Learn from other men who have journeyed this road less traveled.
Nothing of real value comes easy.
My mother’s relationship with my father was defined by constant strife over his alcoholism, gambling, and coming home late. My father was the “bad guy” in our household. We all took my mothers’ side. We were all triangulated into the relationship between her and my father. She was “safer,” because she was present and provided more comfort and attention than he. However, my mother always suffered from migraines, sudden mood swings, and other problems. I am sure raising five kids on her own took its toll on her emotionally and physically. My mother was both physically and emotionally abusive. She screamed and yelled a lot. She would leave all of us home by ourselves as she went out looking for her husband in bars. In her bursts of anger and frustration she beat us with coat hangers to settle fights and squabbles us kids had. There were no healthy boundaries set in our home. She could not handle us. And she hung on to an unhealthy relationship at all odds.
…the perfectly behaved young man…
I carried a lot of fear and shame.
There were volumes of literature on homosexuality. It was nurture versus nature, in a nutshell. But the truth was, my attractions to men were so strong, it didn’t matter what the research said. I determined that my sexual attraction had to be genetic since it was so strong. And it turned out that three of my siblings also had same-sex attraction. The genetic argument won.
I got my degree. My girlfriend and I went our separate ways. I could not deny my attractions to men. I was “free!” I began to act out and embrace the gay life style. The first two years I had many openly gay friends. A good time consisted of us going to West Hollywood, getting drunk, and picking up guys.
Over the next 10 years, I had two five-year relationships with gay men. The first was a “cheater,” and I thank God that I never contracted AIDS. I was totally sexually obsessed with this man, and it was a difficult thing to break off the relationship. The second was an awesome man. I love him to this day, but now in a deeper way, as a brother. We built a home down in Mexico. I had found what I was looking for!
There was still something missing in my life.
Homosexual behavior is a core identity and emotional issue.

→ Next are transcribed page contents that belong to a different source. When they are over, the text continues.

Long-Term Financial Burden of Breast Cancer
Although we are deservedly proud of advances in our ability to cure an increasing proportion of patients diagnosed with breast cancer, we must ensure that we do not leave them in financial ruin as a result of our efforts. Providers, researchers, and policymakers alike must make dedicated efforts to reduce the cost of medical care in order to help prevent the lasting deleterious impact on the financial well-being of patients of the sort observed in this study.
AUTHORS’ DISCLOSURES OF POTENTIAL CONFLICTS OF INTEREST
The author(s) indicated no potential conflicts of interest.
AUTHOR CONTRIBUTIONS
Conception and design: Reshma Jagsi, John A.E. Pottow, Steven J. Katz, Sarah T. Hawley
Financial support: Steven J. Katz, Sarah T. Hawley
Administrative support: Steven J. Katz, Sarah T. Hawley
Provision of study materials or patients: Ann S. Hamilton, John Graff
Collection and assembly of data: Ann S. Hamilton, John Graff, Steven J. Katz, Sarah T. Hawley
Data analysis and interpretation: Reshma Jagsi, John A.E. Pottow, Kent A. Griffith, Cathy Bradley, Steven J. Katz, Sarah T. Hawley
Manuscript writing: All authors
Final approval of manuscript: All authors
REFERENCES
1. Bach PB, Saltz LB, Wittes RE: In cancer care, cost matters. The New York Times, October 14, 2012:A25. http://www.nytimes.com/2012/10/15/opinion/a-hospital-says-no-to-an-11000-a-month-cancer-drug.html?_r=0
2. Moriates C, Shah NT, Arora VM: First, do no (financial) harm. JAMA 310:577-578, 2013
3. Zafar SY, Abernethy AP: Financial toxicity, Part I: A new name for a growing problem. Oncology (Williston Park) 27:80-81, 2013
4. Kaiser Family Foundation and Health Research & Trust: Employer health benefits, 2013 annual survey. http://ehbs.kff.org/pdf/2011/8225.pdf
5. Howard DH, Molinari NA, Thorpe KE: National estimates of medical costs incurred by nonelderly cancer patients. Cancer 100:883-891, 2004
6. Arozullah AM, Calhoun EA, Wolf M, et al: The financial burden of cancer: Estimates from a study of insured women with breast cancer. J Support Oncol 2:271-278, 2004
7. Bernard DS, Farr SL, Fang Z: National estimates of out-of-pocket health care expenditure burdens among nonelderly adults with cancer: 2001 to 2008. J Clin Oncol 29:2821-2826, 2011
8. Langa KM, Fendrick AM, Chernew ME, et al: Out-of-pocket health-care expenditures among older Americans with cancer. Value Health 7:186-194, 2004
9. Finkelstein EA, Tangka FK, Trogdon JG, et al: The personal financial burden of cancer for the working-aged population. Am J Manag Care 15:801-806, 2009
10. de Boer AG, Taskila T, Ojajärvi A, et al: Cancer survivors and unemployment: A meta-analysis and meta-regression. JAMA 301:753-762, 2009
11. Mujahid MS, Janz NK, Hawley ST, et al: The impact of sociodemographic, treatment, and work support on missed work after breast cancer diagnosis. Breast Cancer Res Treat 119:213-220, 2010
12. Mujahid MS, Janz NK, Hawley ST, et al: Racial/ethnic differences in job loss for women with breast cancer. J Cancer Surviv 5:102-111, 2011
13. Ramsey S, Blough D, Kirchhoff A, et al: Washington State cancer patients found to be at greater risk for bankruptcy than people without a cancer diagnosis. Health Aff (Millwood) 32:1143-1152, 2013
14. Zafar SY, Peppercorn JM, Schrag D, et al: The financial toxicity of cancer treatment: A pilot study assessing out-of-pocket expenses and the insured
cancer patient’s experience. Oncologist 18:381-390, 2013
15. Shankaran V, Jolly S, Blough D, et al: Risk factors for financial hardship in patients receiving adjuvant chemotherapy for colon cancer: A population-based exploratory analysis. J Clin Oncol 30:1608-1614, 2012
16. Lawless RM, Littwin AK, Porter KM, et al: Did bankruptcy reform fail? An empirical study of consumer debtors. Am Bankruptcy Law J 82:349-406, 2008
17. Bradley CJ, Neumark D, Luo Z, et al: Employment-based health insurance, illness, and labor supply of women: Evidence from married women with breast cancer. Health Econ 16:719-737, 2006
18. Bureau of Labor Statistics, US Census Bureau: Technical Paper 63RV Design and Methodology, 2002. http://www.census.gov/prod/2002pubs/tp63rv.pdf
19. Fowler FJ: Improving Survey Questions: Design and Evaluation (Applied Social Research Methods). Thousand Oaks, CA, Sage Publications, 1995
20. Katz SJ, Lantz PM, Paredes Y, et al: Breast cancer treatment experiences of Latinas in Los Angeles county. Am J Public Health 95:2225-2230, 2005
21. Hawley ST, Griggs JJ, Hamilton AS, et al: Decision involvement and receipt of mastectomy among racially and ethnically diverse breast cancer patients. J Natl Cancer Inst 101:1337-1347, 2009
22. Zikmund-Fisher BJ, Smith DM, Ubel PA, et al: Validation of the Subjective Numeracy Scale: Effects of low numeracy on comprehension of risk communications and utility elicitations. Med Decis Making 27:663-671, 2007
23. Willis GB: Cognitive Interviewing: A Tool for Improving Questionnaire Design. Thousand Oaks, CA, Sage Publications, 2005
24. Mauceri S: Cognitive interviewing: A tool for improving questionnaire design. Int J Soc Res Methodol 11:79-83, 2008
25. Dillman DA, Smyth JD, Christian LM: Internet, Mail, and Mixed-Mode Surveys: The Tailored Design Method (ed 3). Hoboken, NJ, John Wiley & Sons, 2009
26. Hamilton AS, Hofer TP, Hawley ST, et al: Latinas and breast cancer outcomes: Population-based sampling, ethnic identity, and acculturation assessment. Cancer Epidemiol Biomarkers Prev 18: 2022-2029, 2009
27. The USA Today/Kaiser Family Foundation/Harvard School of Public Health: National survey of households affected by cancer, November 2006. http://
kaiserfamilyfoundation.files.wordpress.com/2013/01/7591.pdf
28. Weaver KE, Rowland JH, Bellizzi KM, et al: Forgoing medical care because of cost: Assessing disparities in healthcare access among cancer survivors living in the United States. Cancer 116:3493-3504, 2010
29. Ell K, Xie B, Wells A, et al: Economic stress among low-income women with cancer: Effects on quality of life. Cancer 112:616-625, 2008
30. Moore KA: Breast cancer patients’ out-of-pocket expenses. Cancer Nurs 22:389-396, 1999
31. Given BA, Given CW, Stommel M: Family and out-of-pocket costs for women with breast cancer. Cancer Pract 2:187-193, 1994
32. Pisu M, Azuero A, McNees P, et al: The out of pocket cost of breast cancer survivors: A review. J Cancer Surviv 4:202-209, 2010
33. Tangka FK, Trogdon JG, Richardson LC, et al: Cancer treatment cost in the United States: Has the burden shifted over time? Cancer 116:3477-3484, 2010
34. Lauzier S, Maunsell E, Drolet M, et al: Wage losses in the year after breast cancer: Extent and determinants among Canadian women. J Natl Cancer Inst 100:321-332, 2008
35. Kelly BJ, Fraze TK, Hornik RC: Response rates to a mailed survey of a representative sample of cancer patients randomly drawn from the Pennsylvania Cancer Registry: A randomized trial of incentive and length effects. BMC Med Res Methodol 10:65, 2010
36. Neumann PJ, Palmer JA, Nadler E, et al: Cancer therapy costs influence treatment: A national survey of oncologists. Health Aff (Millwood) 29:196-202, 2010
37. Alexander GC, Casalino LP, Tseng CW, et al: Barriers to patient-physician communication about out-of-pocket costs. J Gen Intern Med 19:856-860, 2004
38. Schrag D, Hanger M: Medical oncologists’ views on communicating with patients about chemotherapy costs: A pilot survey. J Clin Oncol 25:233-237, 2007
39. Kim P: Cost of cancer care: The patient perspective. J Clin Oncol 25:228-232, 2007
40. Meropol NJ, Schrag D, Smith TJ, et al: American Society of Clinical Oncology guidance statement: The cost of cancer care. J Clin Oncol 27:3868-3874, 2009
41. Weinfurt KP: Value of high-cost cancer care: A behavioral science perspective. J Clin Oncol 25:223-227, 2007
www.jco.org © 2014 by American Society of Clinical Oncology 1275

I broke up with my boyfriend. It was the hardest thing I have ever done in my life, but I could no longer deny that there was indeed something more for me to discover about myself.
I hate to read, but I had this insatiable hunger for the truth. I read Richard Cohen’s book, “Coming Out Straight.” I read “Battle for Normality” by Van Den Ardwig. I read Nicolosi’s books and countless articles. I could not stop seeking out the truth. Every book had my story in it. I became well versed in father wounds, mother wounds, triadic relationships, defensive detachment, and missing steps in core identity development. My homosexuality was just a symptom of profound and deep emotional arrest. It was indeed the tip of an iceberg. I began therapy with a NARTH therapist, and have never looked back since.
These last years I have involved myself in deep emotional healing with the support of many wonderful men who choose not to embrace homosexual feelings. Most importantly, I have other men in my life now who are not same-sex attracted. Both of these groups of men are my brothers. They are my fathers. They are my peers. They are my connection to the world of men to which I belong and had not been a part of before. Many of these men are my Journey into Manhood brothers. They helped to initiate me into a more authentic manhood. With this healthy connection to men, I have learned what men do, how they act, feel, and express themselves.
Gone are the manic energies I used to have.
I have started an SSA healing ministry at my church. I serve as a volunteer staff member on Journey into Manhood and other weekends. I helped create a local support group for same-sex attracted men seeking change.
So, when do I stop? My answer is never. This work is food for my soul.